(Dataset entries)
*****

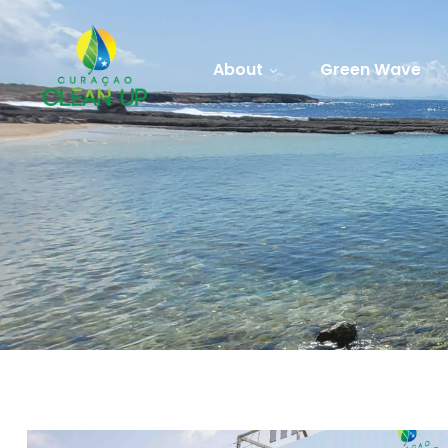
About
Green Wave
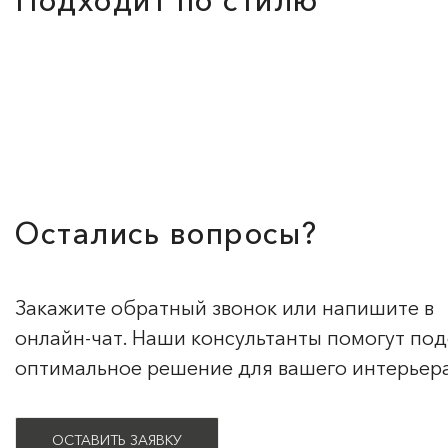
Подходит по стилю
Остались вопросы?
Закажите обратный звонок или напишите в
онлайн-чат. Наши консультанты помогут по
оптимальное решение для вашего интерьер
ОСТАВИТЬ ЗАЯВКУ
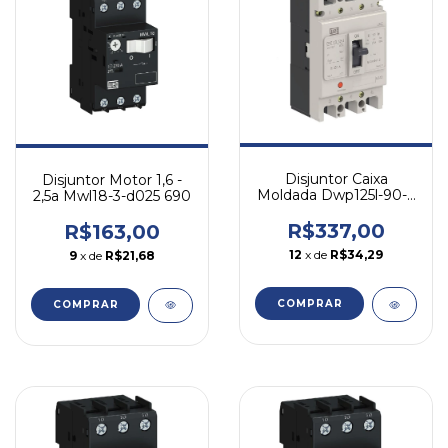
Disjuntor Caixa
Disjuntor Motor 1,6 -
Moldada Dwp125l-90-3
2,5a Mwl18-3-d025 690
90a Tripolar Weg
R$337,00
R$163,00
12
x de
R$34,29
9
x de
R$21,68
COMPRAR
COMPRAR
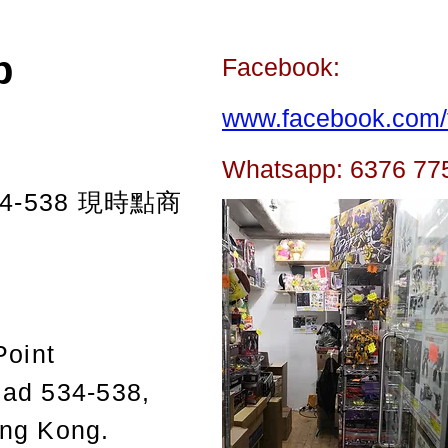
p
Facebook:
www.facebook.com/t
Whatsapp: 6376 77
-538
現時點商
Point
oad 534-538,
ong Kong.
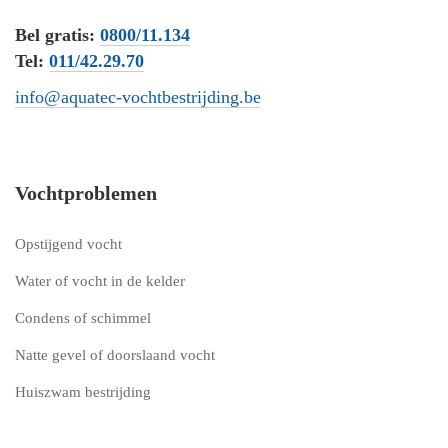
Bel gratis:
0800/11.134
Tel:
011/42.29.70
info@aquatec-vochtbestrijding.be
Vochtproblemen
Opstijgend vocht
Water of vocht in de kelder
Condens of schimmel
Natte gevel of doorslaand vocht
Huiszwam bestrijding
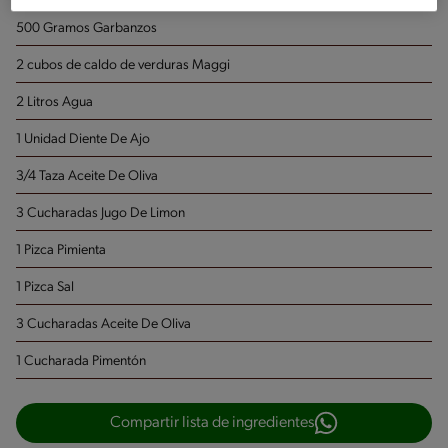
500 Gramos Garbanzos
2 cubos de caldo de verduras Maggi
2 Litros Agua
1 Unidad Diente De Ajo
3/4 Taza Aceite De Oliva
3 Cucharadas Jugo De Limon
1 Pizca Pimienta
1 Pizca Sal
3 Cucharadas Aceite De Oliva
1 Cucharada Pimentón
Compartir lista de ingredientes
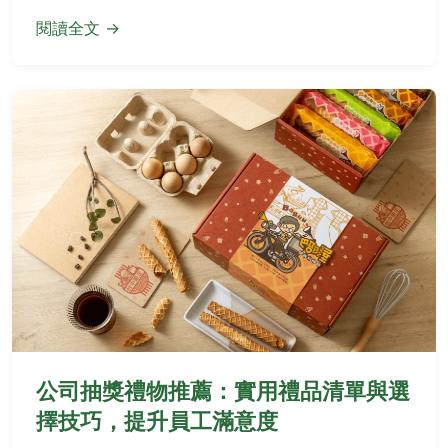
閱讀全文 →
公司抽獎禮物推薦：實用禮品清單與選
擇技巧，提升員工滿意度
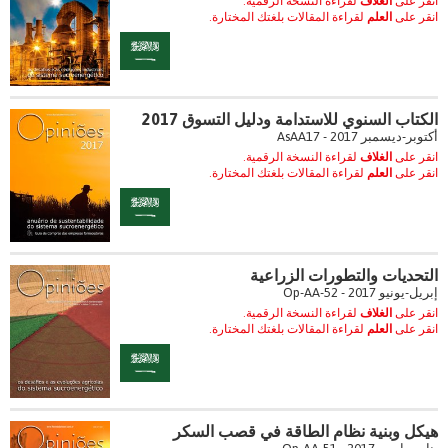
انقر على
الغلاف
لقراءة النسخة الرقمية.
انقر على
العلم
لقراءة المقالات بلغتك المختارة.
الكتاب السنوي للاستدامة ودليل التسوق 2017
أكتوبر-ديسمبر 2017 - AsAA17
انقر على
الغلاف
لقراءة النسخة الرقمية.
انقر على
العلم
لقراءة المقالات بلغتك المختارة.
التحديات والتطورات الزراعية
إبريل-يونيو 2017 - Op-AA-52
انقر على
الغلاف
لقراءة النسخة الرقمية.
انقر على
العلم
لقراءة المقالات بلغتك المختارة.
هيكل وبنية نظام الطاقة في قصب السكر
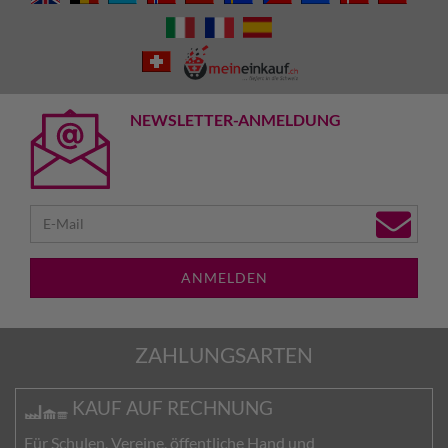
NEWSLETTER-ANMELDUNG
ANMELDEN
ZAHLUNGSARTEN
KAUF AUF RECHNUNG
Für Schulen, Vereine, öffentliche Hand und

*****

• **JOB**: Give the lines of the entries above exactly as they appear, leaving out each picture.

• **ANSWER TO THE PROBLEM**:
About
Green Wave
Подходит по стилю
Остались вопросы?
Закажите обратный звонок или напишите в
онлайн-чат. Наши консультанты помогут по
оптимальное решение для вашего интерьер
ОСТАВИТЬ ЗАЯВКУ
Disjuntor Caixa
Disjuntor Motor 1,6 -
Moldada Dwp125l-90-3
2,5a Mwl18-3-d025 690
90a Tripolar Weg
R$337,00
R$163,00
12
x de
R$34,29
9
x de
R$21,68
COMPRAR
COMPRAR
p
Facebook:
www.facebook.com/t
Whatsapp: 6376 77
-538
現時點商
Point
oad 534-538,
ong Kong.
Bel gratis:
0800/11.134
Tel:
011/42.29.70
info@aquatec-vochtbestrijding.be
Vochtproblemen
Opstijgend vocht
Water of vocht in de kelder
Condens of schimmel
Natte gevel of doorslaand vocht
Huiszwam bestrijding
500 Gramos Garbanzos
2 cubos de caldo de verduras Maggi
2 Litros Agua
1 Unidad Diente De Ajo
3/4 Taza Aceite De Oliva
3 Cucharadas Jugo De Limon
1 Pizca Pimienta
1 Pizca Sal
3 Cucharadas Aceite De Oliva
1 Cucharada Pimentón
Compartir lista de ingredientes
閱讀全文 →
公司抽獎禮物推薦：實用禮品清單與選
擇技巧，提升員工滿意度
انقر على
الغلاف
لقراءة النسخة الرقمية.
انقر على
العلم
لقراءة المقالات بلغتك المختارة.
الكتاب السنوي للاستدامة ودليل التسوق 2017
أكتوبر-ديسمبر 2017 - AsAA17
انقر على
الغلاف
لقراءة النسخة الرقمية.
انقر على
العلم
لقراءة المقالات بلغتك المختارة.
التحديات والتطورات الزراعية
إبريل-يونيو 2017 - Op-AA-52
انقر على
الغلاف
لقراءة النسخة الرقمية.
انقر على
العلم
لقراءة المقالات بلغتك المختارة.
هيكل وبنية نظام الطاقة في قصب السكر
NEWSLETTER-ANMELDUNG
ANMELDEN
ZAHLUNGSARTEN
KAUF AUF RECHNUNG
Für Schulen, Vereine, öffentliche Hand und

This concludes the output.